[Recorded information]

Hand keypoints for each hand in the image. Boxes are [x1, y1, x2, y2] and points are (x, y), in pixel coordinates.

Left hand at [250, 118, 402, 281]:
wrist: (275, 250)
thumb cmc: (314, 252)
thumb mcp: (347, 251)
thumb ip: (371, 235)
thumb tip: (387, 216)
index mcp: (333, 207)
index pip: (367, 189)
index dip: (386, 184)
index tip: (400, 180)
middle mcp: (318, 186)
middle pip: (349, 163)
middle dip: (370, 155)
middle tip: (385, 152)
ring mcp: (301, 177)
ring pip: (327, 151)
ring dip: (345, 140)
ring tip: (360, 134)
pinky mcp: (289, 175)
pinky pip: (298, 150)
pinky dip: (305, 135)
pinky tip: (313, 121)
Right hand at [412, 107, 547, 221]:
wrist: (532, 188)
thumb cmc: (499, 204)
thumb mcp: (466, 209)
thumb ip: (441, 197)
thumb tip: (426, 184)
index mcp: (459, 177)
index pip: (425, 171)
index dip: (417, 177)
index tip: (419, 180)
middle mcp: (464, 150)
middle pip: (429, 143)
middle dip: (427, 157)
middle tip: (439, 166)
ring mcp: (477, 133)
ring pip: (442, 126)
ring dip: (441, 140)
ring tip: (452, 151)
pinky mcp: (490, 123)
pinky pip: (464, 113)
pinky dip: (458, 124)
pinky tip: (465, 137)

[/Recorded information]

## What to do
Take the entries above and transcribe them exactly as they stand.

## Reply to the exercise
Hand keypoints for each hand in the image. Boxes are [x1, y1, x2, y2] and points are (x, y), in pixel coordinates.

Left hand at [250, 118, 402, 281]:
wrist: (275, 250)
thumb cmc: (314, 252)
thumb mcp: (347, 251)
thumb ip: (371, 235)
thumb tip: (387, 216)
index mcp: (333, 207)
index pip: (367, 189)
index dip: (386, 184)
index tip: (400, 180)
middle mcp: (318, 186)
middle pip: (349, 163)
middle dip: (370, 155)
middle tip: (385, 152)
ring mcp: (301, 177)
ring pip: (327, 151)
ring dip: (345, 140)
ring tip: (360, 134)
pinky mcp: (289, 175)
pinky pip: (298, 150)
pinky dip: (305, 135)
pinky tip: (313, 121)
Right hand at [412, 107, 547, 221]:
wrist: (532, 188)
thumb cmc: (499, 204)
thumb mcp: (466, 209)
thumb ip: (441, 197)
thumb tip: (426, 184)
index mcp: (459, 177)
index pip: (425, 171)
index dip: (417, 177)
index tip: (419, 180)
middle mcp: (464, 150)
middle pip: (429, 143)
middle dip: (427, 157)
middle tip: (439, 166)
ring mcp: (477, 133)
ring pip: (442, 126)
ring dip: (441, 140)
ring tip: (452, 151)
pinky mcp: (490, 123)
pinky pip: (464, 113)
pinky dip: (458, 124)
pinky tip: (465, 137)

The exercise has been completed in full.